High Rates of Human Fecal Carriage of mcr-1-Positive Multidrug-Resistant Enterobacteriaceae Emerge in China in Association With Successful Plasmid Families.
Zhong L-L., Phan HTT., Shen C., Vihta K-D., Sheppard AE., Huang X., Zeng K-J., Li H-Y., Zhang X-F., Patil S., Crook DW., Walker AS., Xing Y., Lin J-L., Feng L-Q., Doi Y., Xia Y., Stoesser N., Tian G-B.

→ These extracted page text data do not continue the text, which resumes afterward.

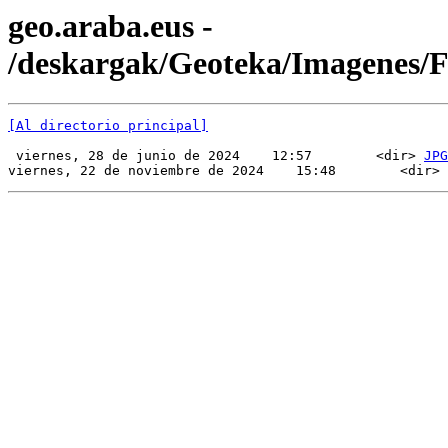
geo.araba.eus -
/deskargak/Geoteka/Imagenes/
[Al directorio principal]
 viernes, 28 de junio de 2024    12:57        <dir> 
JPG
viernes, 22 de noviembre de 2024    15:48        <dir>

Background: mcr-1-mediated colistin resistance in Enterobacteriaceae is concerning, as colistin is used in treating multidrug-resistant Enterobacteriaceae infections. We identified trends in human fecal mcr-1-positivity rates and colonization with mcr-1-positive, third-generation cephalosporin-resistant (3GC-R) Enterobacteriaceae in Guangzhou, China, and investigated the genetic contexts of mcr-1 in mcr-1-positive 3GC-R strains. Methods: Fecal samples were collected from in-/out-patients submitting specimens to 3 hospitals (2011-2016). mcr-1 carriage trends were assessed using iterative sequential regression. A subset of mcr-1-positive isolates was sequenced (whole-genome sequencing [WGS], Illumina), and genetic contexts (flanking regions, plasmids) of mcr-1 were characterized. Results: Of 8022 fecal samples collected, 497 (6.2%) were mcr-1 positive, and 182 (2.3%) harbored mcr-1-positive 3GC-R Enterobacteriaceae. We observed marked increases in mcr-1 (0% [April 2011] to 31% [March 2016]) and more recent (since January 2014; 0% [April 2011] to 15% [March 2016]) increases in human colonization with mcr-1-positive 3GC-R Enterobacteriaceae (P < .001). mcr-1-positive 3GC-R isolates were commonly multidrug resistant. WGS of mcr-1-positive 3GC-R isolates (70 Escherichia coli, 3 Klebsiella pneumoniae) demonstrated bacterial strain diversity; mcr-1 in association with common plasmid backbones (IncI, IncHI2/HI2A, IncX4) and sometimes in multiple plasmids; frequent mcr-1 chromosomal integration; and high mobility of the mcr-1-associated insertion sequence ISApl1. Sequence data were consistent with plasmid spread among animal/human reservoirs. Conclusions: The high prevalence of mcr-1 in multidrug-resistant E. coli colonizing humans is a clinical threat; diverse genetic mechanisms (strains/plasmids/insertion sequences) have contributed to the dissemination of mcr-1, and will facilitate its persistence.